(Dataset entries)
= = = = = = =
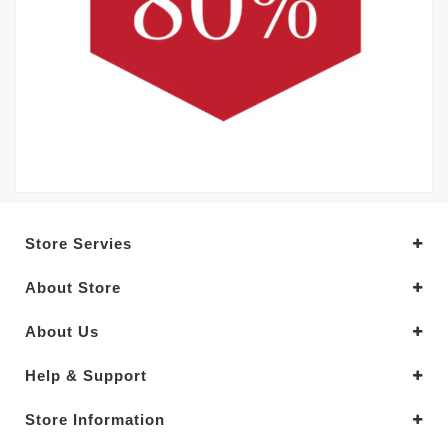
Store Servies
About Store
About Us
Help & Support
Store Information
= = = = = = =
Copy every line of text from the material above word for word. Leave out the pictures.

Store Servies
About Store
About Us
Help & Support
Store Information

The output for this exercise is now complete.